WHAT IS REQUIRED:
All records are to be restated word for word, with pictures excluded.

PROVIDED DATA:

──────────

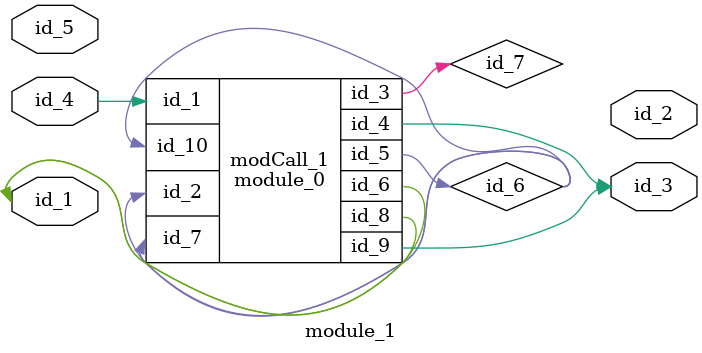
<source format=v>
module module_0 (
    id_1,
    id_2,
    id_3,
    id_4,
    id_5,
    id_6,
    id_7,
    id_8,
    id_9,
    id_10
);
  input wire id_10;
  output wire id_9;
  inout wire id_8;
  input wire id_7;
  output wire id_6;
  inout wire id_5;
  output wire id_4;
  inout wire id_3;
  input wire id_2;
  input wire id_1;
  wire id_11;
  wire id_12;
endmodule
module module_1 (
    id_1,
    id_2,
    id_3,
    id_4,
    id_5
);
  inout wire id_5;
  inout wire id_4;
  output wire id_3;
  output wire id_2;
  inout wire id_1;
  wire id_6, id_7;
  module_0 modCall_1 (
      id_4,
      id_6,
      id_7,
      id_3,
      id_6,
      id_1,
      id_6,
      id_1,
      id_3,
      id_6
  );
  wire id_8;
endmodule

</source>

──────────

RESPONSE TO THE EXERCISE:
<source format=v>
module module_0 (
    id_1,
    id_2,
    id_3,
    id_4,
    id_5,
    id_6,
    id_7,
    id_8,
    id_9,
    id_10
);
  input wire id_10;
  output wire id_9;
  inout wire id_8;
  input wire id_7;
  output wire id_6;
  inout wire id_5;
  output wire id_4;
  inout wire id_3;
  input wire id_2;
  input wire id_1;
  wire id_11;
  wire id_12;
endmodule
module module_1 (
    id_1,
    id_2,
    id_3,
    id_4,
    id_5
);
  inout wire id_5;
  inout wire id_4;
  output wire id_3;
  output wire id_2;
  inout wire id_1;
  wire id_6, id_7;
  module_0 modCall_1 (
      id_4,
      id_6,
      id_7,
      id_3,
      id_6,
      id_1,
      id_6,
      id_1,
      id_3,
      id_6
  );
  wire id_8;
endmodule

</source>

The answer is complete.